Apesar da hegemonia mediática do genocídio (sim, a palavra é política, mas de uso correcto) palestiniano, a guerra na Ucrânia ainda acontece no horizonte. Talvez por via da sua ‘frescura’, grande parte do que nos chega em conteúdo documental são despachos com o intuito de exaltar a causa e a resistência ucraniana contra um inimigo que é Grande, seja em território, poder bélico ou em infantaria. De facto, muitos desses filmes não são interessantes do ponto de vista cinematográfico. Cedem ao facilmente ao seu próprio propagandismo: engrandecem a resiliência do seu povo ou expõem a miserabilidade a que hoje estão submetidos, testes de consciência ou apelos.
Mas no MDOC 2025 houve um ‘insider’ do lado inimigo do Ocidente. Da Rússia, deparamo-nos com Pavel Talankin, que nos avisa desde cedo: sempre se sentiu diferente dos outros homens da sua pacata cidade, junto aos Montes Urais. Talvez delicado demais, ou simplesmente dotado de um faro para mudanças inconvenientes. Jovem professor, testemunhou, a partir da data de 22 de Fevereiro de 2022 (a oficialização do conflito armado), a infiltração da propaganda político-bélica nas suas aulas — recitações patrióticas, história soviética revisada, apelos à morte pela Pátria, e com todos os descaramentos que isso traz, a presença dos mercenários [Grupo Wagner] em missão de “educação”. Assim se convertem alunos, rebentos de um futuro promissor, em “carne para canhão” num conflito de ditames: “desmilitarização e desnazificação”.

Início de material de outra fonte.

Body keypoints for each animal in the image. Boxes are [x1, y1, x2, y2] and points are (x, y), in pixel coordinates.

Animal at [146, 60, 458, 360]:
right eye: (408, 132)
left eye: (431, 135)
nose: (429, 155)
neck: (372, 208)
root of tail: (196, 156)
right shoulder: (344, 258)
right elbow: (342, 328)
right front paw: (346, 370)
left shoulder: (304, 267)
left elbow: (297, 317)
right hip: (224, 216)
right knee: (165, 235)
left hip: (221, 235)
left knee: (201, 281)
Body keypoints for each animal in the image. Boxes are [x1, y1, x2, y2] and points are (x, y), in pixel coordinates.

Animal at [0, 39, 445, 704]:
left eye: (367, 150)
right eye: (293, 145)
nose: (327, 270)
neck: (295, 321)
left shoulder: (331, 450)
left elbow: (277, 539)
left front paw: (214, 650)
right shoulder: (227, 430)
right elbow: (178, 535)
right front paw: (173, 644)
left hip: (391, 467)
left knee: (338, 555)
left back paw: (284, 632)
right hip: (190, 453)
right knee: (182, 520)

As imagens desta transição foram recolhidas clandestinamente por Talankin, e, com a sua fuga do país que prometia conhecer de ginjeira, constrói este documentário (supervisionado pelo americano David Borenstein) sobre a sua experiência que não é mais do que um retrato de uma Nação dedicada ao seu poderio e aos passados saudosos. “Mr. Nobody Against Putin” entra no vasto lote de obras geradas pela guerra Ucrânia-Rússia, mas, ao contrário do muito que se vê do lado ucraniano — onde muitos filmes resultam de um desespero genuíno e da necessidade de sensibilizar para a causa, numa espécie de cinema de guerrilha —, o infiltrado, o “traidor”, reflete-se, incontestavelmente, numa elegia à Mãe-Rússia, aos “filhos” sacrificados, e à desfragmentação social que o jovem professor observa, impotente.

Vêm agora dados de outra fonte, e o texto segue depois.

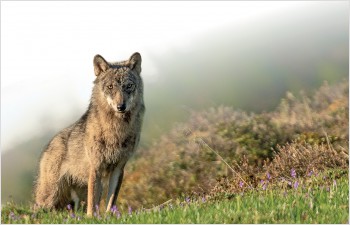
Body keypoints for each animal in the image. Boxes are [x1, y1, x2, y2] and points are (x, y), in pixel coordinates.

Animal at [33, 52, 145, 216]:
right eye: (110, 87)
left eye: (128, 86)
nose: (121, 107)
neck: (116, 130)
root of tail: (48, 146)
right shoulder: (96, 167)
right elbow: (93, 204)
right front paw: (92, 218)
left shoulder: (119, 168)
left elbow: (111, 201)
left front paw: (109, 216)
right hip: (50, 196)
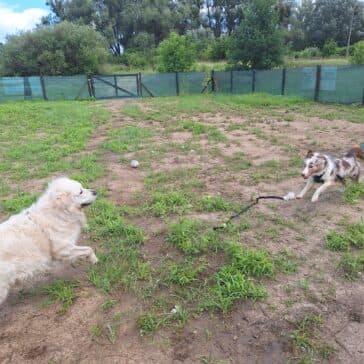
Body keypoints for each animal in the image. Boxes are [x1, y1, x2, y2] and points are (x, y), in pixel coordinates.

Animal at [0, 176, 98, 304]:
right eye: (80, 192)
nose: (95, 192)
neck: (59, 213)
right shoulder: (63, 250)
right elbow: (89, 249)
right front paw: (95, 260)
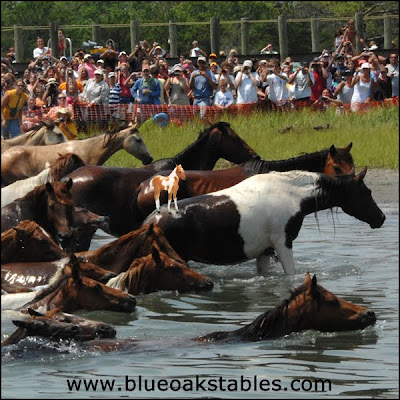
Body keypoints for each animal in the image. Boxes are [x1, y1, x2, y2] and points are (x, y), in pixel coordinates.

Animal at [144, 168, 384, 276]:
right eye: (367, 192)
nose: (381, 218)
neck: (291, 193)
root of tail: (151, 221)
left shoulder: (265, 251)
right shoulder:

Há um foro emocional, de primeira pessoa, que o agora activista explicita com clareza. Mais do que denúncia ou desumanização do outro, Talankin olha à volta e vê um país entorpecido, sem um pingo de raiva nem de repúdio. Refere o seu colega de História, completamente vidrado nos mitos dos metralhas de Estaline: “vítima de uma lavagem cerebral”. A propaganda em plena operação, e a recompensa, um apartamento de luxo como prova dos serviços prestados a doutrinar os seus alunos. Não há monstros nesta Terra de Putin. Há juventude iludida, velhos castigados por memórias vendidas (o olhar despedida da mãe, que silenciosamente identifica o ‘adeus’ censurado do seu filho), e umas quantas lições a serem dadas com o maniqueísmo no centro. “Vocês vão morrer, mas não se esqueçam: as vossas campas terão flores durante séculos. A Pátria nunca vos esquecerá.“

Filmou-se uma guerra à distância, no quartel-general da massa humana. “Mr. Nobody Against Putin” poderá não ser o exemplar mais gratificante na estética bélico-documental que vivemos, subjuga-se à palavra do “eu” como conexão ao espectador. Contudo, não nos limitarmos à Rússia, há em neste relato documental algo que podemos associar na apropriação propagandista ao vivo, e quem sabe, já estar em curso em outros territórios.
Quanto a Talankin o filme desfecha com a promessa da sua segurança … devemos acreditar nisso? Ou o poderemos encarar como um homem identitariamente fragmentado?